California Water and Infrastructure Report For January 18, 2024

California Water and Infrastructure Report For January 18, 2024

California Water and Infrastructure Report For January 18, 2024

(With expanded coverage of all the Western States)

by Patrick Ruckert

www.californiadroughtupdate.org/California-Water-and-Infrastructure-Report-January-18-2024.pdf

A Note to Readers

More rain and snow this week has drenched the state, and more is to come this weekend.

But, the snowpack is still well below the level that is average for this time of the year. And while recent storms have helped, but avoiding another drought later in the year, much more will be necessary.

Seven Billion for What?,” focuses on the price tag to save a bare 400,000 acre feet of water per year by the most unbelievable bureaucratic set of measures proposed in a new law passed by the Legislature. Three articles cover this insanity.

Keeping you updated on the Silicon Valley billionaire-backed plan for a Utopian city to be built in Solano County, is this article: “Billionaire-backed plan for new California city,” to be found under my title: “I Think What They Will Discover Is That Money Cannot Buy Everything.”

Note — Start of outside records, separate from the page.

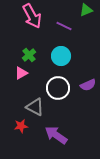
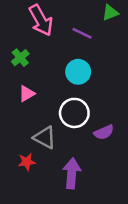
green cross: (29, 55) -> (20, 58), moved
purple semicircle: (88, 85) -> (104, 132), moved
purple arrow: (56, 135) -> (72, 173), turned 60

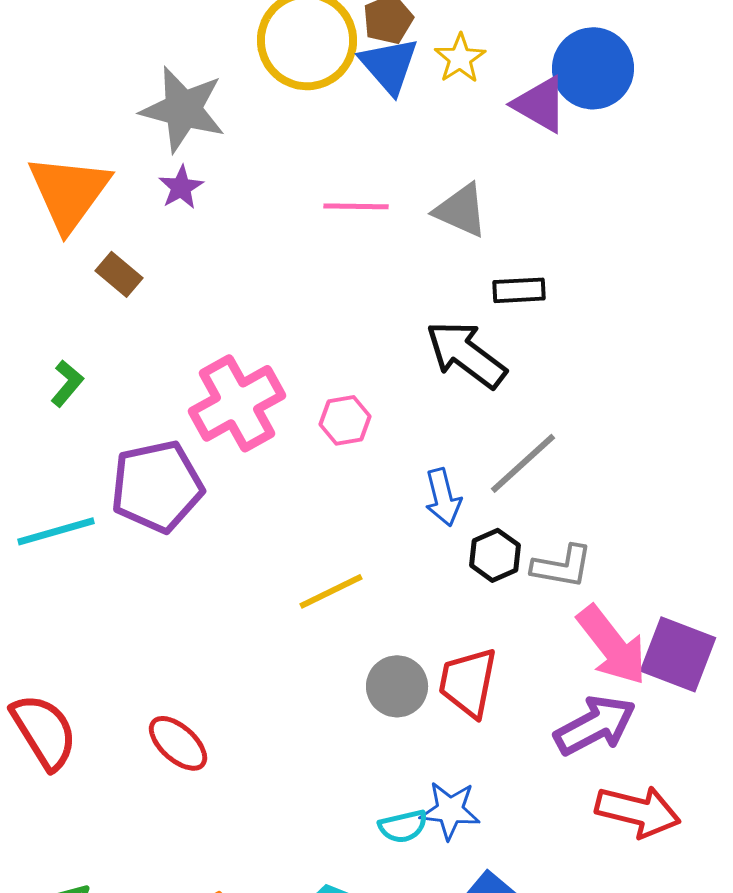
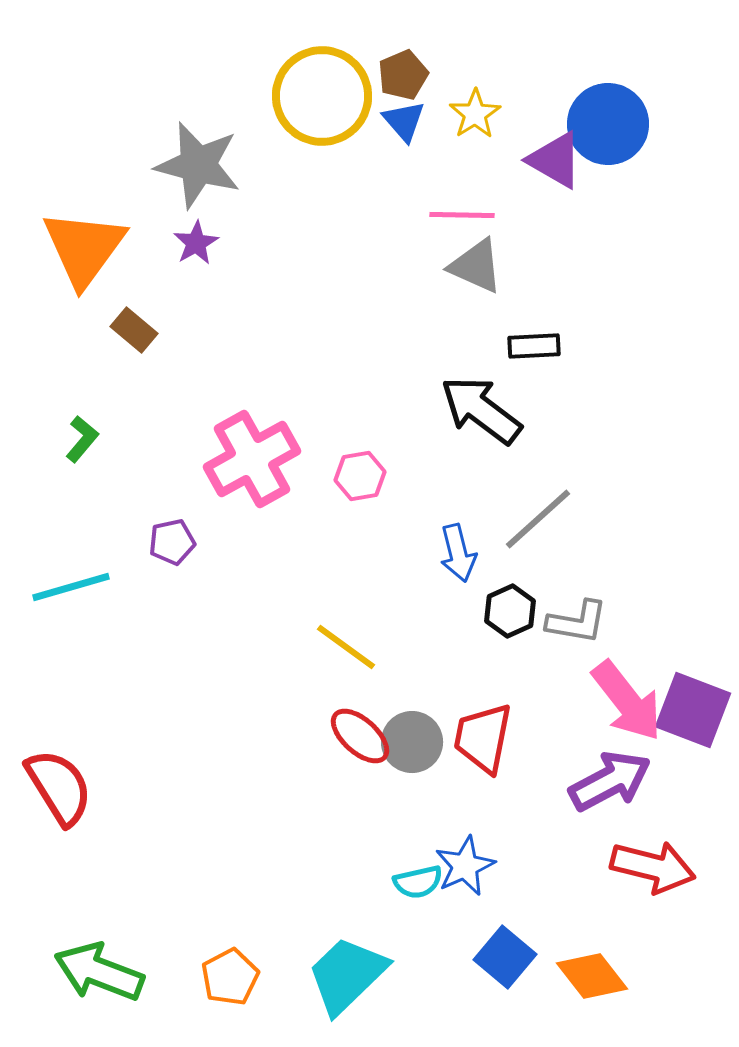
blue triangle: (389, 65) -> (404, 121), size x0.7
pink line: (356, 206) -> (462, 215), moved
purple pentagon: (157, 486) -> (172, 542), size x0.5
yellow line: (331, 591) -> (346, 647), turned 62
red ellipse: (178, 743) -> (360, 736), moved
blue star: (450, 810) -> (465, 866), turned -30

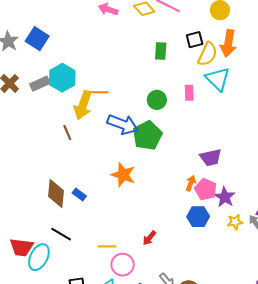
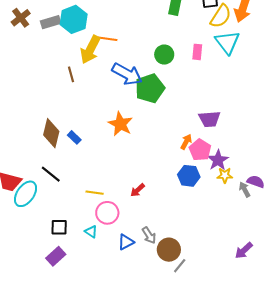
yellow star: (235, 222) -> (225, 175), moved

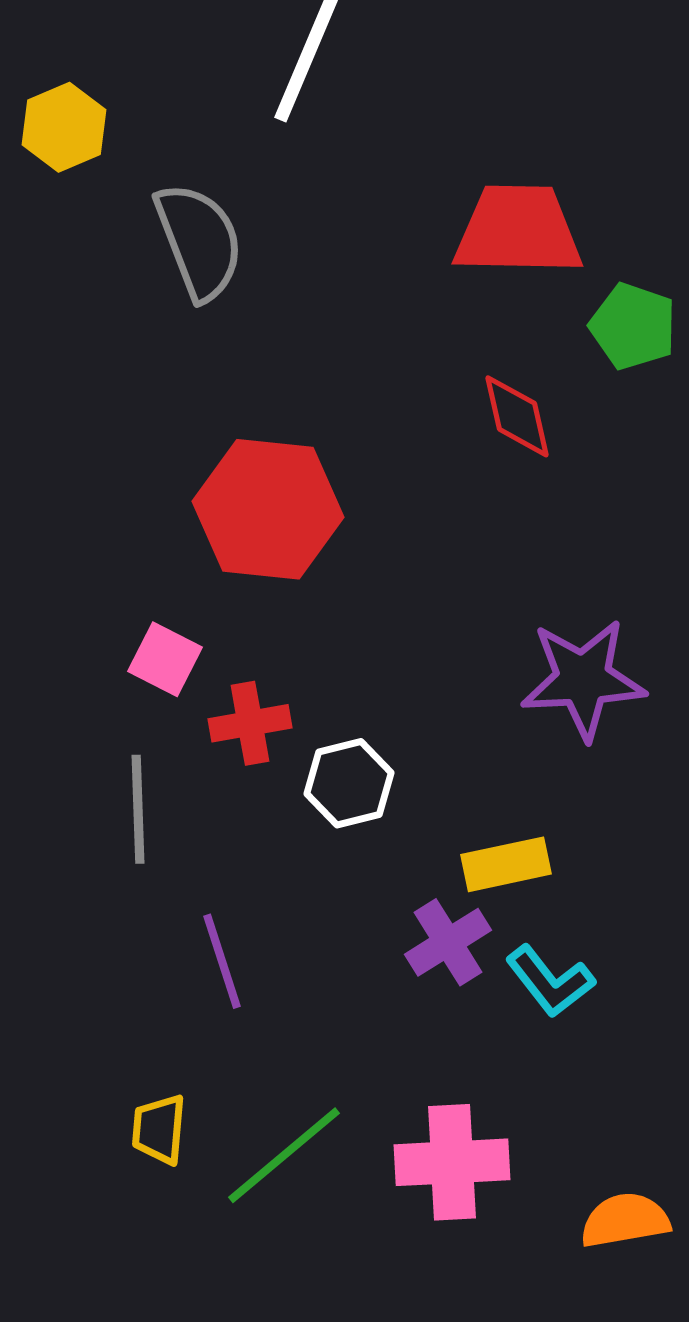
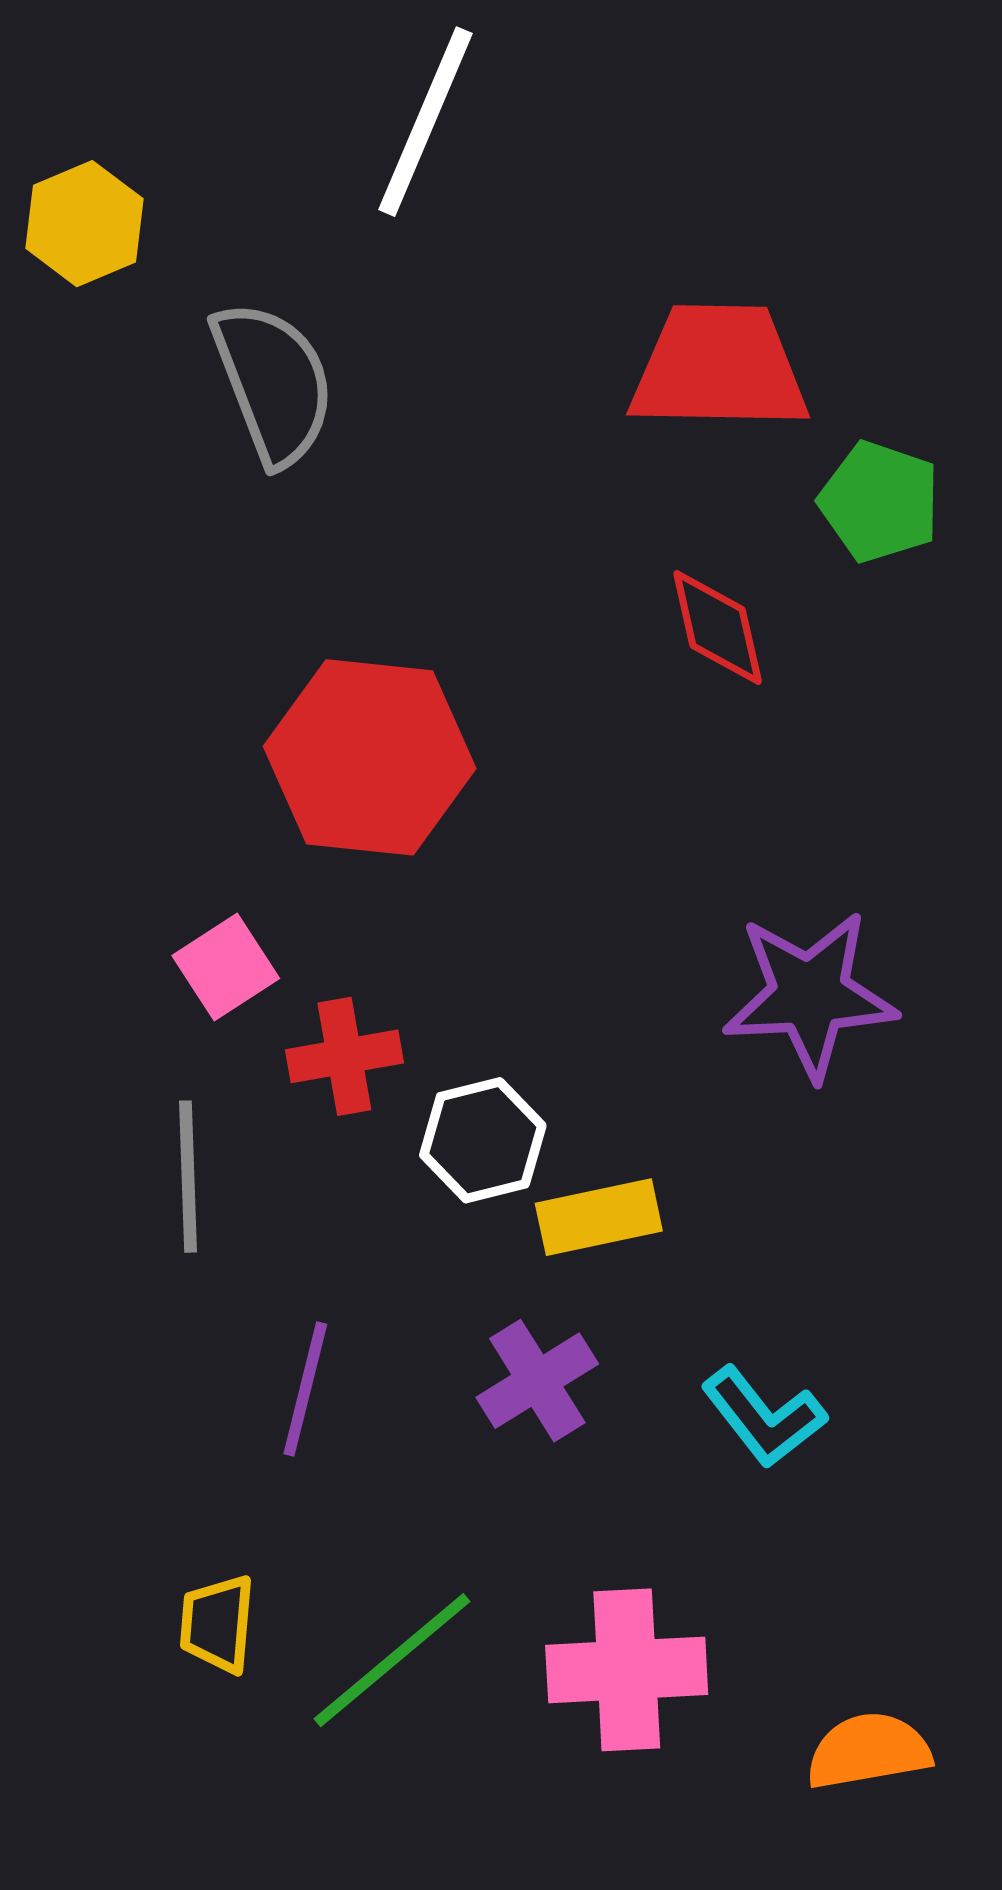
pink square: (165, 659) -> (226, 967), turned 30
yellow rectangle: (506, 864) -> (599, 1217), moved
purple cross: (448, 942) -> (537, 1381), moved
purple line: (222, 961) -> (305, 1389), turned 32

On the Colorado River, recent storms, and a building snowpack in the Rocky Mountains, has allowed the two largest reservoirs in the country (Lake Mead and Lake Powell) to bring their water levels up out of the crisis level, but studies and reports from the Bureau of Reclamation forecast that this will only be temporary, and the reservoirs are expected to see the water levels decline significantly over the next two years.

The Feature this week is an article by my colleague Kesha Rogers on the Artemis Space mission, and how the Biden administration, while delaying the next manned mission to the Moon until 2026, ignores a larger problem with space policy, and why California and other regions of the country have continuous crisis with water supply and flooding:

There is no unified national mission. No mission like the Apollo Project during the Kennedy administration, and no national water infrastructure building mission, like that, also proposed during the Kennedy administration, the North American Water and Power Alliance.

Here are the first two paragraphs of Kesha’s article:

The United States needs to return to a unified national mission, based on the truly Promethean idea of mankind, scientific and technological progress, and creativity. The United States has not seen a return mission to the surface of the Moon in over fifty years, since the landing of the Apollo 17 mission in 1972. When President Trump entered the White House, he set forth the bold vision of the Artemis program, calling for sending the first woman and next man to the Moon for the first time in over 50 years. The Artemis program brought in commercial companies and international partners to work with NASA in collaboration towards building out America’s permanent Lunar presence. Through resource utilization on the Moon, Artemis will build a platform for future settlements on the Moon and eventually Mars. As with all manned space missions, the direct benefits to all of humanity will be enormous–up to and including producing fusion power from the Moon’s Helium-3.

President Trump was not the first President to put forth a program to return America to the Moon, but he was the first in a very long time to understand that it was going to take the best of our skill and talent. He understood that we had to have this grand economic driver in place to build our national industry and make America a manufacturing superpower again.”